**The problem:** Rewrite the lines in the rows below, from the line with "Jeannine LORI" to the line with "plataformes podrien", both included, as a JSON list of strings with one string per line. Leave out blank lines and any lines outside that range.

__________

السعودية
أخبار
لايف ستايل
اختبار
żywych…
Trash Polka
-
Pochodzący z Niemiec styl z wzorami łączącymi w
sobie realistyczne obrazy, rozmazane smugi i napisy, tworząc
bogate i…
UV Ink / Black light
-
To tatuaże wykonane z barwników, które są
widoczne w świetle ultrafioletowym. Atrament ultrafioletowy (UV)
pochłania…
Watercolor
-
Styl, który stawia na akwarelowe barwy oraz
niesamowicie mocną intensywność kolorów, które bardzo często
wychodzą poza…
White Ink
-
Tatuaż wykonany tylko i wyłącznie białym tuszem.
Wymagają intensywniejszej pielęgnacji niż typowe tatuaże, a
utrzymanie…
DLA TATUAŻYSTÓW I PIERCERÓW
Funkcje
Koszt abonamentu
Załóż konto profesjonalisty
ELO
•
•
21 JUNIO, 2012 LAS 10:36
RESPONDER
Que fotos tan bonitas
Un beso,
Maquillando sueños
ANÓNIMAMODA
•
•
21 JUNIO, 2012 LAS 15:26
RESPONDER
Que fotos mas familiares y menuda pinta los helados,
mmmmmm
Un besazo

__________

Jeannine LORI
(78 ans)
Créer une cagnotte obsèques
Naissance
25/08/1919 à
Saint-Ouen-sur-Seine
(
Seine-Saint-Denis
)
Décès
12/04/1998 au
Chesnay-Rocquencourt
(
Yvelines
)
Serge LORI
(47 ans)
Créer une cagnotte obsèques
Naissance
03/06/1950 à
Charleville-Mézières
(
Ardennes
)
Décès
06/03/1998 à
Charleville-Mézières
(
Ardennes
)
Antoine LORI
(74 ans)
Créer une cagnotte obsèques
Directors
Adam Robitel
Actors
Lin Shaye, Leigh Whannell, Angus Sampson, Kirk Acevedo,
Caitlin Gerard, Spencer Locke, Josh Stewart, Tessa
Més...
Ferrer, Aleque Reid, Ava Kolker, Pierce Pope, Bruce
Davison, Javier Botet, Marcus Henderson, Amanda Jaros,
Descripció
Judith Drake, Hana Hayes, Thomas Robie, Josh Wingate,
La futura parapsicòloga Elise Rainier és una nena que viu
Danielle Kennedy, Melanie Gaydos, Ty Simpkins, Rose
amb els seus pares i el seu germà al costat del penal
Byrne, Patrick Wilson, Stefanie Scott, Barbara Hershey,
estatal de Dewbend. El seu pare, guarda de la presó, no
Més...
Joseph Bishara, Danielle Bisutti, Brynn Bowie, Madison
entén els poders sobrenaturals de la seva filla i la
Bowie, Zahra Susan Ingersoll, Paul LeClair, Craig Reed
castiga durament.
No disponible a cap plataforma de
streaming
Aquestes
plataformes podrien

__________

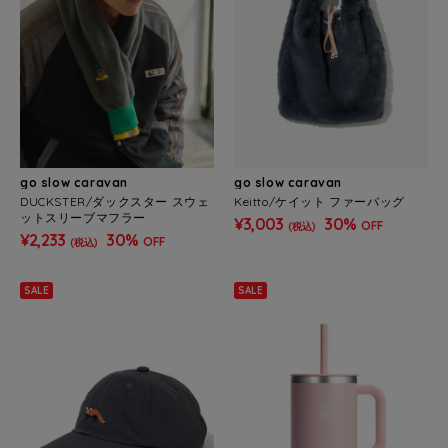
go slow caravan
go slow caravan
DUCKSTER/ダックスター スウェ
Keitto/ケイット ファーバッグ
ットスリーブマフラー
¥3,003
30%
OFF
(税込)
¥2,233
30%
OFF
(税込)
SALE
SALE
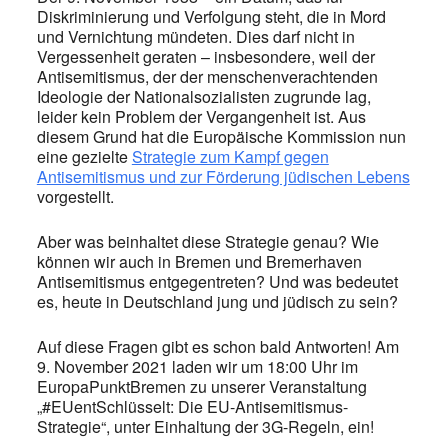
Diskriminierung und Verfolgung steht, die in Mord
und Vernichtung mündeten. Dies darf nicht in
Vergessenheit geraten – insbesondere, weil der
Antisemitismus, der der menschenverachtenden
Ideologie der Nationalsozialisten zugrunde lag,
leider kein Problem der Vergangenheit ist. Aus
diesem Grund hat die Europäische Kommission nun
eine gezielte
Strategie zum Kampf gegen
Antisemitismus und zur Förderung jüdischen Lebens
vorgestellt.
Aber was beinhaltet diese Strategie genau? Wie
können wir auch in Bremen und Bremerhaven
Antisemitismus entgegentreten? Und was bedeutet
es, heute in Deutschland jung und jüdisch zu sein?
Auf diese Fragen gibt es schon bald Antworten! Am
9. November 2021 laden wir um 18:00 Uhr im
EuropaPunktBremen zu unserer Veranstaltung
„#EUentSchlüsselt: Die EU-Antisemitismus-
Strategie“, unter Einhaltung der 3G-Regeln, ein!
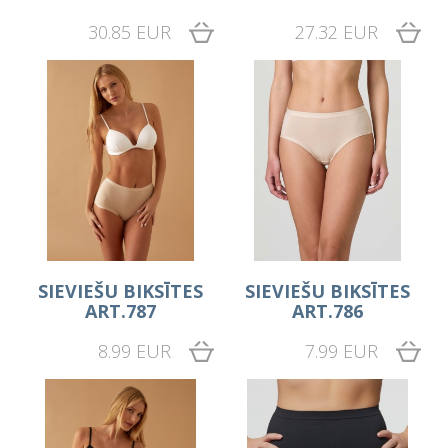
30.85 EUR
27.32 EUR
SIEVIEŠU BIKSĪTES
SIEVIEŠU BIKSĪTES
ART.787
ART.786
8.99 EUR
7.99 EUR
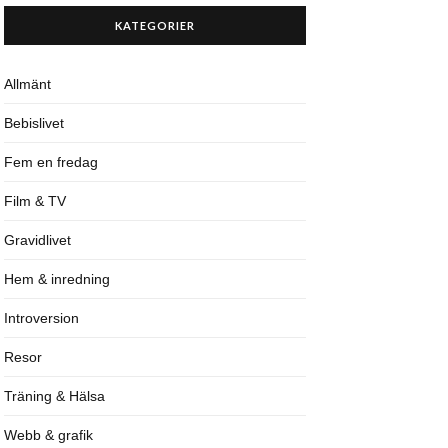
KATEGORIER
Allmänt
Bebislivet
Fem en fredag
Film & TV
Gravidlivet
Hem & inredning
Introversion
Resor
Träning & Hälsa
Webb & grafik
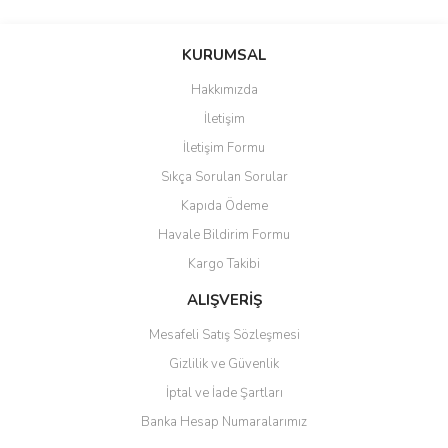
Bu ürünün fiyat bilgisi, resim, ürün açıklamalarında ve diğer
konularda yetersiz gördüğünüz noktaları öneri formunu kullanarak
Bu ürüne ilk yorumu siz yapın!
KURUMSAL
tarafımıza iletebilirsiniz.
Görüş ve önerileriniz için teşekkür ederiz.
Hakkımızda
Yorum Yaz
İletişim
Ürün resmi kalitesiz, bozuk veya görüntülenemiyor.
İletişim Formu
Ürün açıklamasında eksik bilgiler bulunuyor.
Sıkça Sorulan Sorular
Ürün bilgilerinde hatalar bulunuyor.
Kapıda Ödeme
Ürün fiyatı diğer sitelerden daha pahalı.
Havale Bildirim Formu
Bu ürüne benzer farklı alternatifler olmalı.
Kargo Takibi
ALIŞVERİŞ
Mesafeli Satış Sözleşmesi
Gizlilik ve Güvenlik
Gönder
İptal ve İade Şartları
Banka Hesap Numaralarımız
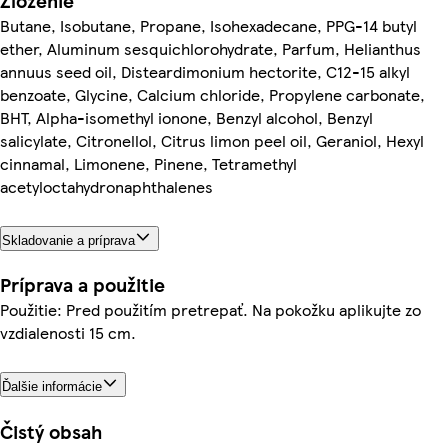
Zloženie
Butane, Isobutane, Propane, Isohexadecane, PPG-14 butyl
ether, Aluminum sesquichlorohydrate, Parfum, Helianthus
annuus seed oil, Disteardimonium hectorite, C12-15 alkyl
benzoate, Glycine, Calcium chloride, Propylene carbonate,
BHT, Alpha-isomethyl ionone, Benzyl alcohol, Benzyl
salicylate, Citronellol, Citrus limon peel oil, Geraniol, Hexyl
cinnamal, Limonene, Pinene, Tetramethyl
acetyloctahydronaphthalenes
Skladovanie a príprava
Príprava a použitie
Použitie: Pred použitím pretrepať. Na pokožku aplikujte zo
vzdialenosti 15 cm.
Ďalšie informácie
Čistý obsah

__________

**Your response:**
[
  "Jeannine LORI",
  "(78 ans)",
  "Créer une cagnotte obsèques",
  "Naissance",
  "25/08/1919 à",
  "Saint-Ouen-sur-Seine",
  "(",
  "Seine-Saint-Denis",
  ")",
  "Décès",
  "12/04/1998 au",
  "Chesnay-Rocquencourt",
  "(",
  "Yvelines",
  ")",
  "Serge LORI",
  "(47 ans)",
  "Créer une cagnotte obsèques",
  "Naissance",
  "03/06/1950 à",
  "Charleville-Mézières",
  "(",
  "Ardennes",
  ")",
  "Décès",
  "06/03/1998 à",
  "Charleville-Mézières",
  "(",
  "Ardennes",
  ")",
  "Antoine LORI",
  "(74 ans)",
  "Créer une cagnotte obsèques",
  "Directors",
  "Adam Robitel",
  "Actors",
  "Lin Shaye, Leigh Whannell, Angus Sampson, Kirk Acevedo,",
  "Caitlin Gerard, Spencer Locke, Josh Stewart, Tessa",
  "Més...",
  "Ferrer, Aleque Reid, Ava Kolker, Pierce Pope, Bruce",
  "Davison, Javier Botet, Marcus Henderson, Amanda Jaros,",
  "Descripció",
  "Judith Drake, Hana Hayes, Thomas Robie, Josh Wingate,",
  "La futura parapsicòloga Elise Rainier és una nena que viu",
  "Danielle Kennedy, Melanie Gaydos, Ty Simpkins, Rose",
  "amb els seus pares i el seu germà al costat del penal",
  "Byrne, Patrick Wilson, Stefanie Scott, Barbara Hershey,",
  "estatal de Dewbend. El seu pare, guarda de la presó, no",
  "Més...",
  "Joseph Bishara, Danielle Bisutti, Brynn Bowie, Madison",
  "entén els poders sobrenaturals de la seva filla i la",
  "Bowie, Zahra Susan Ingersoll, Paul LeClair, Craig Reed",
  "castiga durament.",
  "No disponible a cap plataforma de",
  "streaming",
  "Aquestes",
  "plataformes podrien"
]